Изменить размер шрифта - +
 — Но этот-то, мне кажется, был вполне доволен тем, что с ним происходило.

— Мы этого знать не можем, — ответил на сей раз Онуфрий.

— Что делать будем? — спросил Эльвэнильдо деловито.

— Умоем его и переоденем, — решил Лавр. — Я сам сделаю.

Отцы переглянулись и дружно кивнули. Эльвэнильдо остался во дворе — помогать Лавру. Вместе они натаскали воды, набрали ветоши и взялись стирать с Хотеславца многолетние накопления грязи. Поначалу Эльвэнильдо было страшно и противно прикасаться к трупу.

Суеверный ужас перед смертью был воспитан в нем с детства. Ребенка стараются не брать на похороны и вообще тему ухода человека из жизни не обсуждают. Эдакий «пир во время чумы». Потому что люди ведь умирают каждый день.

Лавр относился к покойнику гораздо проще. Работал так, словно прибирался в доме. Нужно почистить подсвечник — значит, берется чистящий порошок, тряпка… Нужно унитаз помыть — берется какое-то там средство из рекламы («а теперь дружненько заглянем в чужой унитаз!») — и… В общем, ничего личного.

Постепенно Хотеславец преображался, превращаясь из обычного, обиженного жизнью мальчика. Но когда первое ведро воды было вылито на его голову, блеснуло золото. Поначалу друзьям показалось, что это солнечный луч сыграл с ними шутку, но нет — после второго ведра золота стало больше. Приглядевшись, они поняли, что серые, засаленные волосы Хотеславца были на самом деле чистого золотого цвета.

Повинуясь наитию, Эльвэнильдо сказал:

— Знаешь что, Лавр, а давай мы его отнесем в ту церковь Успенскую, которую упыри разорили. Положим посреди храма, на то место, где икона раненая лежала. И посмотрим, что будет. Почему-то мне кажется, что там что-то будет.

— Что? — удивился Лавр.

В уме Эльвэнильдо промелькнул и исчез верхом на ведьме Хома Брут.

— Для чего-то Пожега держала этого полоумного дурачка при себе. Нужен он был ей. Не только ведь для того, чтобы пугать и портить глупых девок, которые приходили к ней в лес за помощью! — объяснил свою мысль Эльвэнильдо. — Это так, попутное обстоятельство. Портить девок можно и прямо в лесу, там нашлись бы желающие. Надеть козлиную маску — и вперед. Нет, что-то еще… Он был ей дорог, понимаешь?

Лавр медленно кивнул.

— Думаешь, его уже ищут и непременно придут за ним в храм?

— Если святой крови на порог налить, то, может быть, и пойти не посмеют. А мы посмотрим… Жаль, этот Колупаев не захочет нам стрельцов дать…

— А мы монахов возьмем, — предложил Лавр.

— Вчетвером не управимся.

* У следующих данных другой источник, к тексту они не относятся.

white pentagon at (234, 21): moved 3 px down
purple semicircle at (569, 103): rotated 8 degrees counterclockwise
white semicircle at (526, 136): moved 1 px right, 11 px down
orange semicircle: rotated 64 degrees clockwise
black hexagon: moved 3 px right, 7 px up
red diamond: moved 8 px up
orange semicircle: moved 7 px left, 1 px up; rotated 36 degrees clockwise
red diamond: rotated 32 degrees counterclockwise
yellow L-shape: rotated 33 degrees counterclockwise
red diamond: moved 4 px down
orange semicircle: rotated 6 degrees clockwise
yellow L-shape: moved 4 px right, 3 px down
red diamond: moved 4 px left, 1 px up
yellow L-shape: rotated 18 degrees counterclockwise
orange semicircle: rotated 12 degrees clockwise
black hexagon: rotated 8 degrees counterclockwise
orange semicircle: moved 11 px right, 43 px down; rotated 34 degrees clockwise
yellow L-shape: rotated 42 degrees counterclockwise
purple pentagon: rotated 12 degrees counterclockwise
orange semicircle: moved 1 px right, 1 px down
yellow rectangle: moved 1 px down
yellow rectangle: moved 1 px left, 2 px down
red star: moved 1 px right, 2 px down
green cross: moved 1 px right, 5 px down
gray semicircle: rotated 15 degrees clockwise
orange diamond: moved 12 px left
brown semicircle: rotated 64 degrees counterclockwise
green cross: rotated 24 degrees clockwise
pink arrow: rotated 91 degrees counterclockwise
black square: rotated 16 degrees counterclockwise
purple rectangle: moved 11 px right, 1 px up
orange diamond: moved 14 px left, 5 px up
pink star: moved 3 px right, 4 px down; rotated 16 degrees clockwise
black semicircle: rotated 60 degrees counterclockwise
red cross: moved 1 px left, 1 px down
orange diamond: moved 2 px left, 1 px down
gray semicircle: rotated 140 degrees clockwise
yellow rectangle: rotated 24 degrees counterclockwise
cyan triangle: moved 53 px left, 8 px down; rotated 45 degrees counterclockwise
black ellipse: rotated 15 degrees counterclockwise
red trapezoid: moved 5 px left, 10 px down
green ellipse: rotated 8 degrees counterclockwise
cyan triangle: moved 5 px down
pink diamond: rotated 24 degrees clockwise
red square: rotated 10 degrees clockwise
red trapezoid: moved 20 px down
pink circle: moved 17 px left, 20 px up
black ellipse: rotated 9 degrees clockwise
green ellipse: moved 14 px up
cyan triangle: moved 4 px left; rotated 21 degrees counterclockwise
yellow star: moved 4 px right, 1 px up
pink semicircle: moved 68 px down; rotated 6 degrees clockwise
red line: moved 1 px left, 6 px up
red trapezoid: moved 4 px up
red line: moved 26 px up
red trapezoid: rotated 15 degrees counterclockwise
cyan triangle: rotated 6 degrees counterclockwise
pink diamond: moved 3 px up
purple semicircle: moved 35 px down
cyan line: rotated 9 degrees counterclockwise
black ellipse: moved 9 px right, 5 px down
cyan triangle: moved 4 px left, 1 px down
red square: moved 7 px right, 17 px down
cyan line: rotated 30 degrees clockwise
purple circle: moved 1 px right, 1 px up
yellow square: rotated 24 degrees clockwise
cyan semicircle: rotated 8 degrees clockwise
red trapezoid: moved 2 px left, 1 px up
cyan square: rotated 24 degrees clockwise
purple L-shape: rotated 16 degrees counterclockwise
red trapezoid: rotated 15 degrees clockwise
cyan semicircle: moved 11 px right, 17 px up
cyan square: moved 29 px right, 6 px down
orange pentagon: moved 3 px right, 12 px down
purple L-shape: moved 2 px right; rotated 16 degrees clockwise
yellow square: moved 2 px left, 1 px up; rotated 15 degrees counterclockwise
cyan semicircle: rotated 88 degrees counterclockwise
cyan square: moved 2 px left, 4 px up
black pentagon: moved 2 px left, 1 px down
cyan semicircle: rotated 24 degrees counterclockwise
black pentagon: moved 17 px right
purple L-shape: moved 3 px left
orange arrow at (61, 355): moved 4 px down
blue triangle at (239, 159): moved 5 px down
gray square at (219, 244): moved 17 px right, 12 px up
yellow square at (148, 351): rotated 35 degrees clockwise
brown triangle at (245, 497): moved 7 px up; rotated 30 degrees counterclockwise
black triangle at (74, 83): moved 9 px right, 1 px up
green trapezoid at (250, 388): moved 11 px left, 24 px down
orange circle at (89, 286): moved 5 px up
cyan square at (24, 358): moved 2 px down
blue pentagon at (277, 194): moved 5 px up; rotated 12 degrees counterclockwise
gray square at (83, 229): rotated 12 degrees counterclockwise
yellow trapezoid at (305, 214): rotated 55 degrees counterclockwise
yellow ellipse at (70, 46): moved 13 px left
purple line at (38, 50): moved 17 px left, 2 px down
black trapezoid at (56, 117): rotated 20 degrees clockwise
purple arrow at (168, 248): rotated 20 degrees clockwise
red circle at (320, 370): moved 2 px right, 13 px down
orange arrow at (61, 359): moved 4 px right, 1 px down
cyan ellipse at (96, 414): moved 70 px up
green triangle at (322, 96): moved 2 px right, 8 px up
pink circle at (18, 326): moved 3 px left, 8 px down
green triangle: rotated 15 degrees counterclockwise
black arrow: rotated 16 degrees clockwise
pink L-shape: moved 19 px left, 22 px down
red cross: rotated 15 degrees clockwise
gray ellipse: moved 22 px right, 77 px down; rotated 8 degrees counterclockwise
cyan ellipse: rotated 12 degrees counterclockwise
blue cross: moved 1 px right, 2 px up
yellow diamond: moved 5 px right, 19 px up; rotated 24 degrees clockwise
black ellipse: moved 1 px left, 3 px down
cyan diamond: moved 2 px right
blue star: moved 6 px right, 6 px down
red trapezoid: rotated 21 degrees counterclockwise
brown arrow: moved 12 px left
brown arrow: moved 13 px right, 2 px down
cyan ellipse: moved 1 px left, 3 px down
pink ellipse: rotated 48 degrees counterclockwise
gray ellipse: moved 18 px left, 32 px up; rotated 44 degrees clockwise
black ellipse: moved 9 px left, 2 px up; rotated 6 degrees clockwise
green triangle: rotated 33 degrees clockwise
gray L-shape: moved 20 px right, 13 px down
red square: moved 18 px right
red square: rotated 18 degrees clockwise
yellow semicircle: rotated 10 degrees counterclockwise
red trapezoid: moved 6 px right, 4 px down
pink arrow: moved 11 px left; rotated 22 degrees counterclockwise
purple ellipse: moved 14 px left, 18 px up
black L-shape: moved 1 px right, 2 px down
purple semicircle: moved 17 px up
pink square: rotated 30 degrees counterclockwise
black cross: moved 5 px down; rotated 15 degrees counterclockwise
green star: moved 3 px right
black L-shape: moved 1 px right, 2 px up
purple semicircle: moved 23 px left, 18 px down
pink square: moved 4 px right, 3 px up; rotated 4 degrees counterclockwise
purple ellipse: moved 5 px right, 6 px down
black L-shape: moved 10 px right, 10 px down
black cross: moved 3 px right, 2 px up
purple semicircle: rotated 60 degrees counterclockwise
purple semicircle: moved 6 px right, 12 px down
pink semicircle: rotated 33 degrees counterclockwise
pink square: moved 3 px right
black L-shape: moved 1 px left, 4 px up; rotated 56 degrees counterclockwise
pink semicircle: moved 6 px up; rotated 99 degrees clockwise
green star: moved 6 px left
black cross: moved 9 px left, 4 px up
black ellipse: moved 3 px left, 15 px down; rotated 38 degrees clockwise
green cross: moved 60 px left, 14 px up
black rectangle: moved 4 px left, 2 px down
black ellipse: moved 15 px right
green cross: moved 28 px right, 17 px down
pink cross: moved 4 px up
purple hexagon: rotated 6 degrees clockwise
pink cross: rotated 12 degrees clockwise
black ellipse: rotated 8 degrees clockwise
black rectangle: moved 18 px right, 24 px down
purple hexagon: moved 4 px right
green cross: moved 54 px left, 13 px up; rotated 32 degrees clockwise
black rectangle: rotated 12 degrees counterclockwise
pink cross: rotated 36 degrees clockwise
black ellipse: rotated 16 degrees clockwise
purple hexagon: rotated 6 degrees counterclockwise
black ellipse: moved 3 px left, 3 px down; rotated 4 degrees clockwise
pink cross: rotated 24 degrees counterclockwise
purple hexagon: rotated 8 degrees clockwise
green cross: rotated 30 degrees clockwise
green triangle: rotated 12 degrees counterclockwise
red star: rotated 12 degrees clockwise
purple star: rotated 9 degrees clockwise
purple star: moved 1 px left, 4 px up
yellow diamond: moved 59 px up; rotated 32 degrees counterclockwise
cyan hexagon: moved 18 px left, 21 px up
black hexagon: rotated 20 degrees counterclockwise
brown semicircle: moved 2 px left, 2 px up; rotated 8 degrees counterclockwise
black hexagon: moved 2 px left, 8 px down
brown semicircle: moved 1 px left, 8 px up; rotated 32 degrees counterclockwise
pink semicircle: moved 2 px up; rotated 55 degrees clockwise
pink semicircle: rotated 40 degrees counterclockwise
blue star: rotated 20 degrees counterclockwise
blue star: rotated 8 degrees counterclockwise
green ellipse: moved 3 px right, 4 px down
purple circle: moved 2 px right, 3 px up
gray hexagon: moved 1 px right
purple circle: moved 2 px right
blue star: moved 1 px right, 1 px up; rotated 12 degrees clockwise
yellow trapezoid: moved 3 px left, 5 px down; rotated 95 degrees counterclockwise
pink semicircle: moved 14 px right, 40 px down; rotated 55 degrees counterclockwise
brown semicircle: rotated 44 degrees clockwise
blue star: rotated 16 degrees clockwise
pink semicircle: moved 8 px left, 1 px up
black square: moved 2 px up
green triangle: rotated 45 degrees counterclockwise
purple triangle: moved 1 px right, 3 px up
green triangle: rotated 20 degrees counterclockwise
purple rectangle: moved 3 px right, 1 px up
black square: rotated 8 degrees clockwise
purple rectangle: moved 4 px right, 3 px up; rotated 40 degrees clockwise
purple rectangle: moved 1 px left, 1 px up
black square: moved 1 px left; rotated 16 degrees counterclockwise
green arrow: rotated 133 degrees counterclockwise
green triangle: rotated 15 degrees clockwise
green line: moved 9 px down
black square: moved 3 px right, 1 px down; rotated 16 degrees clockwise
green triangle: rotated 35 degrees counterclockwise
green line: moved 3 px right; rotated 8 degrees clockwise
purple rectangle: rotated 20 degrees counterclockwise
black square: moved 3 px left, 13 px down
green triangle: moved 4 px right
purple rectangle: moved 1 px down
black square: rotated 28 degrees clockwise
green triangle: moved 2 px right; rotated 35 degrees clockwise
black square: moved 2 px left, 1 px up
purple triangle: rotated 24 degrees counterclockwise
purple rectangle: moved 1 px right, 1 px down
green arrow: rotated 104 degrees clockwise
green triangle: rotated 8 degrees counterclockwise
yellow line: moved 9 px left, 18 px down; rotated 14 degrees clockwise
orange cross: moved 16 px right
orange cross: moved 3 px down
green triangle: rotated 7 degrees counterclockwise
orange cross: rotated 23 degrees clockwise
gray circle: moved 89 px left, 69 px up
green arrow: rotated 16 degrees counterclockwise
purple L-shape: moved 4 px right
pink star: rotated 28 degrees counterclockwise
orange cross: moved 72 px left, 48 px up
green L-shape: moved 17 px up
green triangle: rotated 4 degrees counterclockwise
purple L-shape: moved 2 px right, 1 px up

Там человек десять.

— Все десять к Успению не придут, — сказал Лавр. — Да и потом, ты ведь сам говорил, мужчин там почти нет.

— Там такие женщины — никаких мужчин не надо, — возразил Харузин. — Но все-таки… Попробовать, я думаю, стоит!

 

* * *

Церковь Успения после произведенного в ней кощунства успели уже прибрать, однако ни нового священника там не было пока поставлено, ни переосвящения не совершено. Она стояла закрытой, как будто замерев в ожидании.

Вечером, не особенно таясь, Лавр и Харузин пришли туда и открыли двери. Хотеславца, умытого и переодетого в длинную белую рубаху, они принесли с собой на носилках. Онуфрий остался дома, а Авраамий сопровождал друзей, держа в руке тряпицу, пропитанную кровью раненой иконы.

«Странно, — подумал Харузин, переступая порог церкви первым, — она стоит здесь пустая всего несколько дней, а ощущение такое, словно бы людей в ней не было несколько лет… А у нас иной раз зайдешь в заброшенную церковку в какой-нибудь пустой деревушке — и чувство обратное: будто в ней вчера еще служили Литургию… Можно подумать, что церкви живут какой-то скрытой, собственной жизнью».